AHCA/NCAL slide on COVID-19 research

COVID-19 is the biggest crisis to hit the long-term care industry in its history, but the question now is how to ensure that providers are prepared should something like it happen again, Mark Parkinson, president and CEO of the American Health Care Association / National Center for Assisted Living said while opening LeadingAge’s 15th Annual Collaborative Care HIT Summit. The meeting went virtual this year due to the pandemic.

Part of the answer, he said, lies in technology.

The effect of COVID-19 on the long-term care industry is “historic and tragic,” in large part due to the “unthinkable amount of death — both residents and staff members,” he said.

Mark Parkinson headshot
AHCA / NCAL President and CEO Mark Parkinson

“How did this happen, and what can we do to keep it from happening in the future?” Parkinson asked. “It’s very important to understand moving forward what did happen here so we can understand the right policy and process solutions to keep this from happening in the future.”

The pandemic, he said, will produce a deep analysis of long-term care, as it should. Critics, however, will simplify the situation to one of “good” buildings versus “bad” buildings, Parkinson added. 

Independent studies from Harvard University, Brown University and the University of Chicago have found no correlation between a five-star nursing home rating, prior infection control performance or staffing levels and the incidence of COVID-19 in buildings, he pointed out.

“The only strong correlation between whether a building got COVID or not was whether or not it was in a community that had a bunch of COVID,” Parkinson said.

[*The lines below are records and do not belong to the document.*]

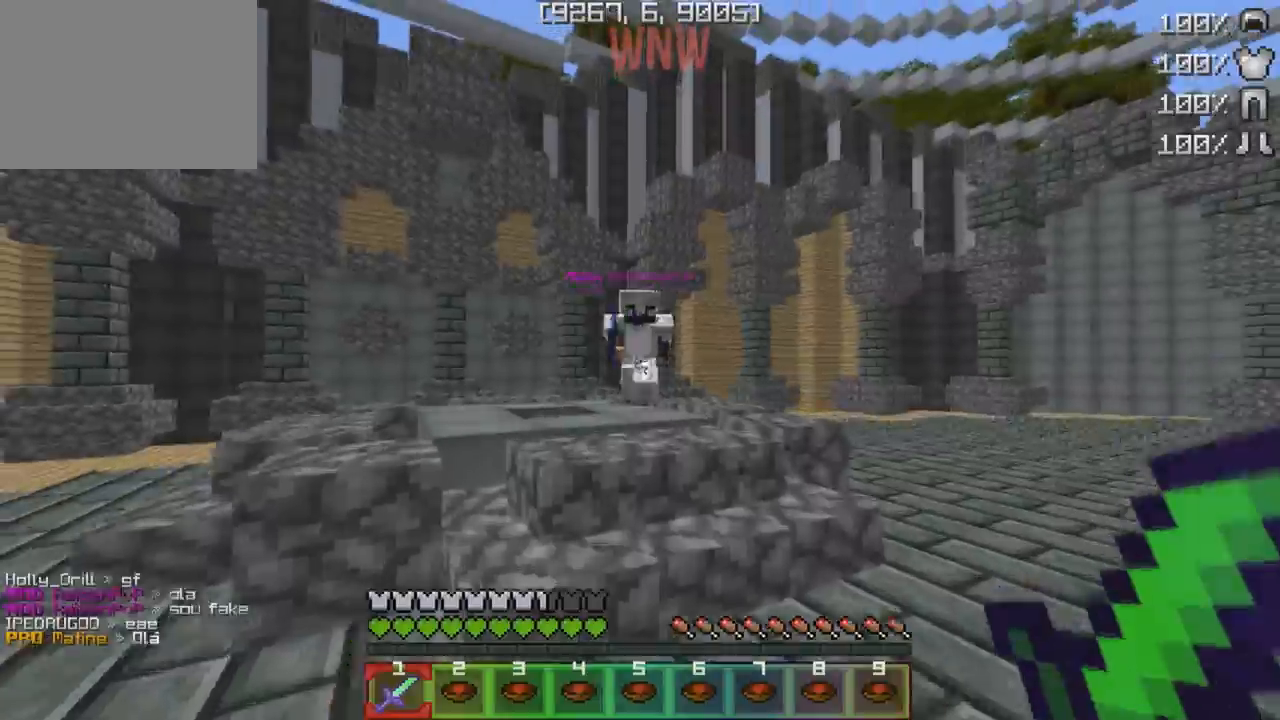
{"keys": ["w"], "events": []}
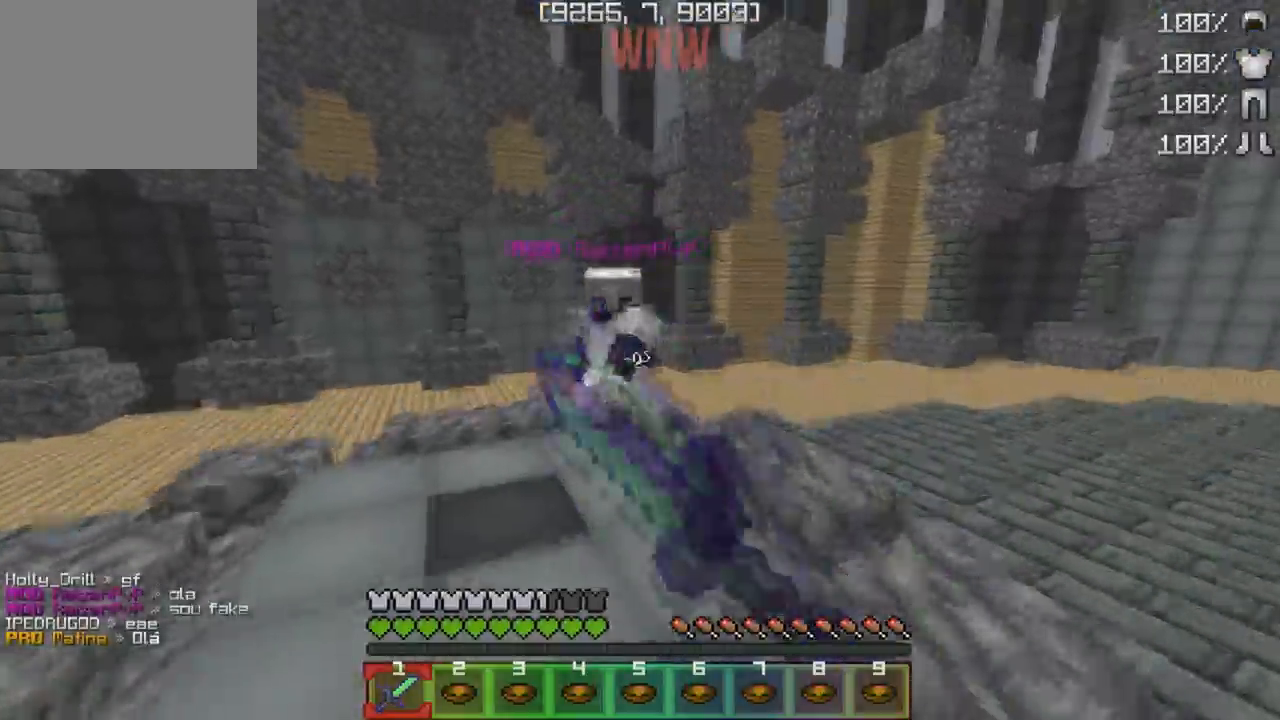
{"keys": ["s"], "events": [[400, "s", "down"], [433, "w", "up"]]}
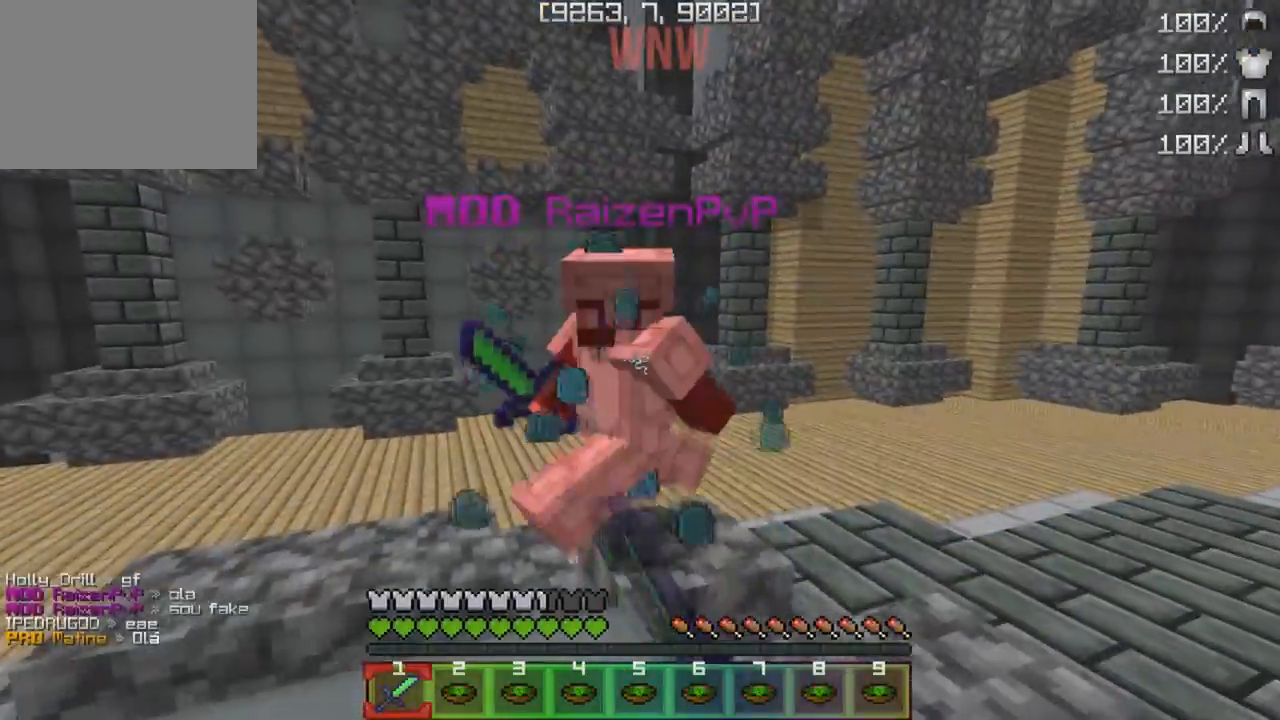
{"keys": ["w"], "events": [[100, "w", "down"], [150, "s", "up"]]}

“Perfect infection control” didn’t stop the virus from entering a building, because in the early months of the pandemic, no one knew that asymptomatic carriers would be a major source of that transmission, he said.

“It’s not a reflection of the fact that we’re terrible at what we do. We don’t need more fines, we don’t need more penalties, we don’t need more criticism,” Parkinson said. “What we need instead is a real analysis of what can and should be done to prevent this in the future.”

For more than a decade, Parkinson, said the industry has complained that it should not have been left out of the American Recovery and Reinvestment Act of 2009, a government stimulus act that provided funding for information technology. He called it an “enormous policy mistake” that prevented IT from growing in long-term care.

But, he said, the “time for complaining is over.”

“That was more than 10 years ago, and yes, it was a horrendous policy mistake, but it happened, and it’s time for us to move on,” Parkinson said, adding that the industry should work with pioneers to create “real systems that bring us into the 21st century. “For us to most effectively take care of the folks in our buildings and most effectively collaborate with the rest of the healthcare system, we’ve got to continue and accelerate investments in IT.” 

Long-term care, he said, has been isolated from the rest of the healthcare world for too long. The industry felt the “cruel impact” of that fact when priorities for testing and PPE during the pandemic were made. Collaboration and IT, he said, are two of the most important factors in helping the industry provide exceptional care to residents.

In other coronavirus-related news:

  • House Speaker Nancy Pelosi (D-CA) announced Tuesday that the House of Representatives will remain in session until there is an agreement on another round of emergency coronavirus relief funding. In a conference call with the House Democratic Caucus, Pelosi, who is facing pressures from moderate Democrats to get a deal signed, said she isn’t willing to accept a “skinny” legislative package and said the chamber’s calendar will be extended until an agreement is sealed.
  • Assisted living facilities in Florida no longer have to test staff for COVID-19 after two emergency mandates from the state Agency for Health Care Administration expired Sunday.  Nursing home staff still are required to be tested under federal guidelines from the Centers for Medicare & Medicaid Services. 
  • Ohio Gov. Mike DeWine signed into law HB 606, known as the Good Samaritan Bill, which provides civil immunity to healthcare professionals in residential care facilities and other settings who unknowingly spread coronavirus in the workplace, unless the act constitutes reckless disregard for life or health. The protections will last retroactively from March 9, 2020, through Sept. 30, 2021. 
  • Advocates are calling for the Minnesota Department of Health to be transparent and release comprehensive COVID-19 data for long-term care facilities, including assisted living communities and nursing homes. The state lists exposures at care homes with 10 or more residents but does not include death data or numbers of infected individuals, citing federal health privacy laws for the lack of information.
  • LeadingAge Pennsylvania is asking for another round of funding from the state’s remaining $1 billion in CARES Act funding to continue testing, paying hazard pay and providing personal protective equipment in the state’s long-term care facilities.